I still wonder what would Des and Lad be acting by the time I meet them at our rendezvous on the next day. I forgot about them already, about what happened to us - they're history. All I'm thinking right now is blank. Really.
A cup of coffee in this gray December night would be nice (especially if it would be paired with an angel by my side). Ella, still sleeping like a night-blooming cereus - a cactus that keeps its beauty overflowing with her flowing that only blooms at night. I'm not saying she's the opposite of a morning glory. Well in fact, she's my morning glory - she will always be. I still can't refuse looking at her.
And everytime I step out right through her door, a smile would be painted in my face. It's enough for me if I see her happy. Does it make sense? We've share a glimpse of our lives. But everytime that I would know more of her, little by little my heart would feel that it is squeezed by somebody. Ella's heart belongs to someone now, and I couldn't help it but listen to her stories. I almost forgot that she can make anyone love her if she would only do it for purpose. Gravity.
I made a short note just for Ella, but decided not to give it. I can't stand the agony.
I wish to take your picture so I can dream of you tonight.

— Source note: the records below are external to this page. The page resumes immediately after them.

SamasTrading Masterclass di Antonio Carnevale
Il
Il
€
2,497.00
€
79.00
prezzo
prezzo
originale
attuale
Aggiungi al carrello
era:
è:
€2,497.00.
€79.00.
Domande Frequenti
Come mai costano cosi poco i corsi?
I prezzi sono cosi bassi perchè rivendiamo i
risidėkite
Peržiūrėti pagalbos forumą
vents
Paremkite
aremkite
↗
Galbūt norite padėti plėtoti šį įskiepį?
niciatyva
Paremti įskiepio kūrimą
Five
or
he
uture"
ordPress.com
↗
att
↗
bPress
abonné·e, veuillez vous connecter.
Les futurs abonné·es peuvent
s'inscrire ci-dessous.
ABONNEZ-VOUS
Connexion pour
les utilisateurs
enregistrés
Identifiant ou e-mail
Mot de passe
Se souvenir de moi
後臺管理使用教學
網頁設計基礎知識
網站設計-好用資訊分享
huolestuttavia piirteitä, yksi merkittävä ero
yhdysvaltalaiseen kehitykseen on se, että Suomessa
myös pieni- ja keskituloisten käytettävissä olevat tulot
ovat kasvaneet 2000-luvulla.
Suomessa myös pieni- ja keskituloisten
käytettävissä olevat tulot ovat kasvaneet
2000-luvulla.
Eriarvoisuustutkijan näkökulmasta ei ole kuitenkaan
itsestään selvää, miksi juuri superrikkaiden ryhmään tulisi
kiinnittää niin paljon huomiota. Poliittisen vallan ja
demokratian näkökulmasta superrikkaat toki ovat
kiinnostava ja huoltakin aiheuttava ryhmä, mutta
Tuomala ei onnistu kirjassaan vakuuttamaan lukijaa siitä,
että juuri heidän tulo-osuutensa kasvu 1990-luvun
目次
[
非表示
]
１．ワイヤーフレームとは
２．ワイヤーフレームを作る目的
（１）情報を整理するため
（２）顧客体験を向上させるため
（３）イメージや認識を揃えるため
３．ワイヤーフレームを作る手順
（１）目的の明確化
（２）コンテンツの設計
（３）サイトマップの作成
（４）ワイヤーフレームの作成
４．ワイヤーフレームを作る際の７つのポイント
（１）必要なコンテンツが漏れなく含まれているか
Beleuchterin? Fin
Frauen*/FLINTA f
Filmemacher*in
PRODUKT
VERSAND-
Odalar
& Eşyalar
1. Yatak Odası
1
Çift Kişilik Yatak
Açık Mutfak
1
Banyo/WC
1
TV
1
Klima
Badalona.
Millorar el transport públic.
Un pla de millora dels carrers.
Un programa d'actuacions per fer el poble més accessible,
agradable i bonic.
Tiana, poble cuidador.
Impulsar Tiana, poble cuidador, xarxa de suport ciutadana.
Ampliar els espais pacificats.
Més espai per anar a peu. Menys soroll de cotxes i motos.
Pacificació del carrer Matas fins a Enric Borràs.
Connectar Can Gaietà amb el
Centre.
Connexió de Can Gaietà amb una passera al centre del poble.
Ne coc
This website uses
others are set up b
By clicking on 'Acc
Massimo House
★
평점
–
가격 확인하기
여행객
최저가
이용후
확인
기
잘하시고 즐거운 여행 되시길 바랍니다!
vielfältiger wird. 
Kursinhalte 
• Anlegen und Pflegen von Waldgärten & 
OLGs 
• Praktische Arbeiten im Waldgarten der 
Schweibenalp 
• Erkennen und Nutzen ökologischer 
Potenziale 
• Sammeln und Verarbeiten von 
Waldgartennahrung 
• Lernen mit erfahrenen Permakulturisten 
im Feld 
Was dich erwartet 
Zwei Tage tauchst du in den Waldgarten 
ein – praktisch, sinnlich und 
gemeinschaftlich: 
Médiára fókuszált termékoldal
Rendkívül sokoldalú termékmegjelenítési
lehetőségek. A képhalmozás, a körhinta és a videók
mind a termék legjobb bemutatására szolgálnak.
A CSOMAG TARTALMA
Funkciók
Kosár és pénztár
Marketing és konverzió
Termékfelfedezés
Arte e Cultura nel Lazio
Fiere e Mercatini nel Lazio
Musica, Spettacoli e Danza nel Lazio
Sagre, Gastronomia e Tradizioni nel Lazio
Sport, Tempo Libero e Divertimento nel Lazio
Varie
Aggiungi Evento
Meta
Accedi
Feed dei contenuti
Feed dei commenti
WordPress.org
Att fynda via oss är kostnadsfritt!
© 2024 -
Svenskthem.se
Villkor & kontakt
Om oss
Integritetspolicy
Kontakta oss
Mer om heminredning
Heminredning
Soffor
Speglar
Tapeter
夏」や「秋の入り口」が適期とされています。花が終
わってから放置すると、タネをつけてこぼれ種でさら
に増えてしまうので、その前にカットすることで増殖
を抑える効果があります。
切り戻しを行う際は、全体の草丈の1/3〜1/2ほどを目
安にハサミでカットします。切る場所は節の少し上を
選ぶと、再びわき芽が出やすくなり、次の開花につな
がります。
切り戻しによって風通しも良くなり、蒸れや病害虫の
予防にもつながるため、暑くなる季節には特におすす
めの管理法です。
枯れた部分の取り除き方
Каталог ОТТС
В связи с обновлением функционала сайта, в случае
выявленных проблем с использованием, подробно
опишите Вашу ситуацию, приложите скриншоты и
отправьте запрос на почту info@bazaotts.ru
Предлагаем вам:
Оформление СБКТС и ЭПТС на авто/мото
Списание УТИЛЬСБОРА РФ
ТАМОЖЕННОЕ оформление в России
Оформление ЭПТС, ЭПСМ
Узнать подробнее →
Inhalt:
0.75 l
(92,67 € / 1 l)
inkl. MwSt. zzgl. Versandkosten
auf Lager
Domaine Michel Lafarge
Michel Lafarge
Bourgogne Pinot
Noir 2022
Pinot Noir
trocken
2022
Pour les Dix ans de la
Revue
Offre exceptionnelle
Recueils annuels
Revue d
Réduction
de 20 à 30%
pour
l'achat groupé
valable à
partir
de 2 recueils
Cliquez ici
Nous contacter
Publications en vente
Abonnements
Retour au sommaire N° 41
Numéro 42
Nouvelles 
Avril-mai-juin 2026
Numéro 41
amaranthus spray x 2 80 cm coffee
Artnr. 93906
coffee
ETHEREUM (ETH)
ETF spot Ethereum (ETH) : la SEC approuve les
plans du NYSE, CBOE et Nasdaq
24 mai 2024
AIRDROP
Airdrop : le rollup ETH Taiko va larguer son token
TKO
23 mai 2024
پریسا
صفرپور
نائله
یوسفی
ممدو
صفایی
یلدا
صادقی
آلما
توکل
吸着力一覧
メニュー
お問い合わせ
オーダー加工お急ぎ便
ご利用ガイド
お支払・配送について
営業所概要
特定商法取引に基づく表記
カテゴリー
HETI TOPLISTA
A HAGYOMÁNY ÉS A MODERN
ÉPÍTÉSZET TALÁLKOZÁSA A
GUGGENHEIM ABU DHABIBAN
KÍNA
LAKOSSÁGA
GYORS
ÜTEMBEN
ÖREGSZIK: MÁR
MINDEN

I wish to give you a bunch of roses but what's the use?
I wish to hold your hands but if I would do that, you might vomit.
I wish to hug you tight but you won't need it anyway.
I wish to love you more but somebody owns you now.
It's the same way of saying I couldn't reach your heart Ella. Wishful thinking didn't matter alot but it sure helps - it always do.
I have nothing more to say... I wish you all the best in life. =)
Life is tough. Love is burden. All are ruined, so forget about life and forget about love for now. Suppress. It's not a sign of giving up. It's a sign of being strong. Though making myself more serious about this stuff is telling me that I'm sick.
Everyone's wishing to have a long-lasting healthy relationship, and so do I. However, I must build a strong foundation with my princess before reaching to that point. I still hope for the right time... and that I can be rigid until then. And when that rightful time would come, I would give my very all just to ask for her hand. More than writing her letters from time to time just for her to know that I think of her every minute of my life. More than giving her an hour of piggy-back ride. More than singing a song dedicated only for her, even if I'm out of tune, I'd surely sing. More than standing for several hours outside her gate under the heavy thunderstorm, just to give a bunch of roses. More than kneeling in front of her with a signboard saying 'I Love You'. More than catching for her when she's on a running tricycle and when I'm on my running shoes. More than screaming 'I Love You Ella!' in the middle of a crowd just for her to hear me out. More than what's her definition of love. More than all of me...
But Ella and I have our own destinies to make. She already found hers, I'm still struggling for mine. Too bad, it wasn't cordial as it should be.
The world revolves. As it goes, it was too late for me to realize... I can never make thinks happen all according to my way.